Australian IT leaders are feeling stifled by legacy systems, security policy and budget constraints when trying to innovate or support digital transformation, according to a new global study.
In Brocade’s new report, Unlocking the Power of Digital Transformation: Freeing IT from Legacy Constraints, CIOs were found to be missing opportunities to unlock innovation or support digital transformation.
Results from Australian respondents were fairly consistent with the global averages around challenges of digital transformation to IT departments, however some figures suggest Australian CIOs may face higher roadblocks to success.
Despite 90 per cent of Australian respondents claiming their organisations were implementing digital transformation, 93 per cent say the IT department is limited in how it can support this. This figure is comparatively high, considering the global average of 79 per cent. Further, 94 per cent of Australian respondents also claimed the CIO and IT teams were limited in how much they can innovate, compared to 84 per cent globally.
The study also revealed that many opportunities to innovate and transform were often being missed as a result of having to spend so much time maintaining data security/privacy and legacy systems.
Currently, key issues for Australian CIOs that are stifling innovation include a lack of budget (46 per cent), security concerns (40 per cent), the inflexibility of current systems (26 per cent), and the time drain of maintaining legacy systems (14 per cent), the report revealed.
More than a third (34 per cent) of Australian respondents said that the limits of legacy technology are preventing their organisation’s IT department from delivering even on immediate business demands, let alone enabling innovation for the future.
Meanwhile, 79 per cent of IT teams in Australia felt that if they had more opportunity to be flexible in their approach to technology, benefits would include the elimination of shadow IT (35 per cent), increased competitiveness (34 per cent), more time to focus on innovation (24 per cent), an increase in revenue (12 per cent) and decrease in costs over the next 12 months (10 per cent).
Australian IT professionals were found to regularly need to make trade-offs that impact their ability to embrace new technologies and approaches, with 94 per cent of Australian IT leaders having to defer or decline requests that would have benefited the business in the last year (compared to 88 per cent globally).
This also led to 94 per cent claiming that employees in their business think IT always says ‘no’ by default compared to 87 per cent globally, when 99 per cent of Australian respondents said they would expect to see benefits from saying yes.
More than half (53 per cent) in Australia claimed saying ‘no’ too often resulted in missing short-term business benefits, while three quarters (74 per cent) said it resulted in missed long-term benefits.
“For the last two decades, legacy IT infrastructure held back businesses from innovating on their terms. The IT department has found itself having to say ‘no’ to new business opportunities too often. It wasn’t supposed to be that way,” said Gary Denman, managing director of ANZ, Brocade.

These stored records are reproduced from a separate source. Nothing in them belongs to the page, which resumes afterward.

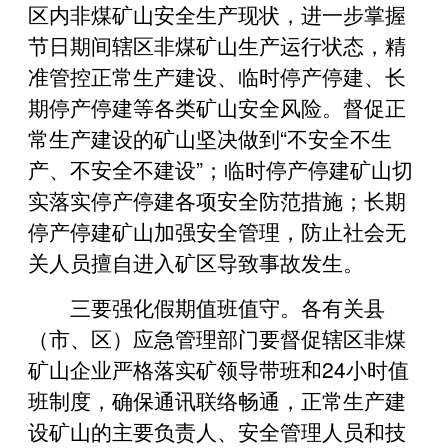
区内非煤矿山安全生产现状，进一步掌握
节日期间辖区非煤矿山生产运行状态，精
准管控正常生产建设、临时停产停建、长
期停产停建等各类矿山安全风险。督促正
常生产建设的矿山坚决做到“不安全不生
产、不安全不建设”；临时停产停建矿山切
实落实停产停建各项安全防范措施；长期
停产停建矿山加强安全管理，防止社会无
关人员擅自进入矿区导致事故发生。
三要强化假期值班值守。各有关县
（市、区）应急管理部门要督促辖区非煤
矿山企业严格落实矿领导带班和24小时值
班制度，确保通讯联络畅通，正常生产建
设矿山的主要负责人、安全管理人员和技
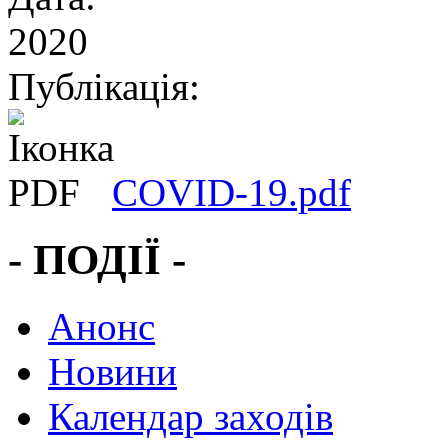
2020
Публікація:
СOVID-19.pdf
- ПОДІЇ -
Анонс
Новини
Календар заходів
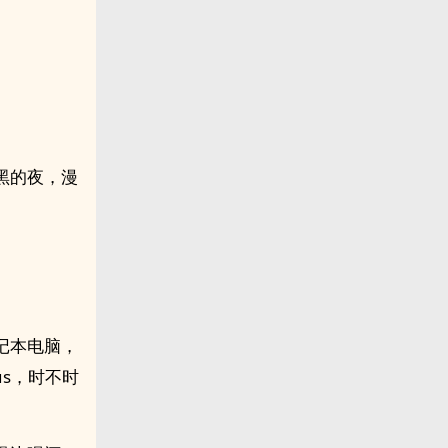
黑的夜，漫
记本电脑，
us，时不时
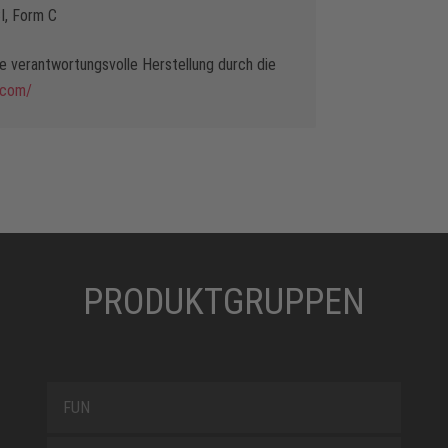
, Form C
 verantwortungsvolle Herstellung durch die
.com/
PRODUKTGRUPPEN
FUN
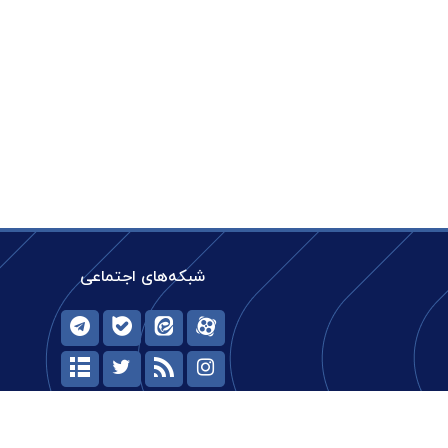
شبکه‌های اجتماعی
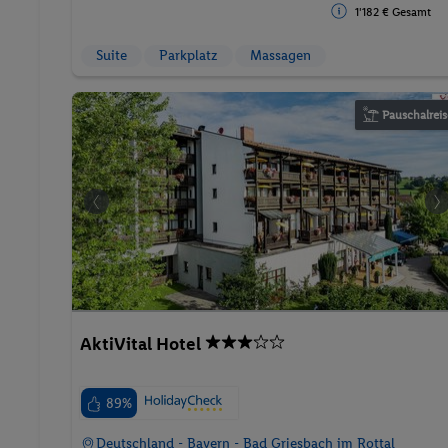
1'182 € Gesamt
Suite
Parkplatz
Massagen
Pauschalreis
AktiVital Hotel
89%
Deutschland - Bayern - Bad Griesbach im Rottal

Research house Vanson Bourne conducted the research in April 2016, surveying 630 decision makers from the US, UK, France, Germany, Singapore and Australia.
“We know from experience, and our report confirms, how critical IT is to enabling innovation, but too many businesses are restricted in their ability to adopt digital transformation and drive this change. It’s clear that if IT departments could spend less time ‘keeping the lights on’, then they could devote more time to creating value, reducing costs and increasing revenues. Organisations need to be more fluid with their uptake and deployment of technology.”
“As companies move to digitise their businesses, they need an underlying network infrastructure that allows them to innovate quickly. We believe the network must become a platform for innovation to develop, deliver and secure applications. This is best achieved through implementing network architectures that are software-centric, open and agile, such as the New IP.”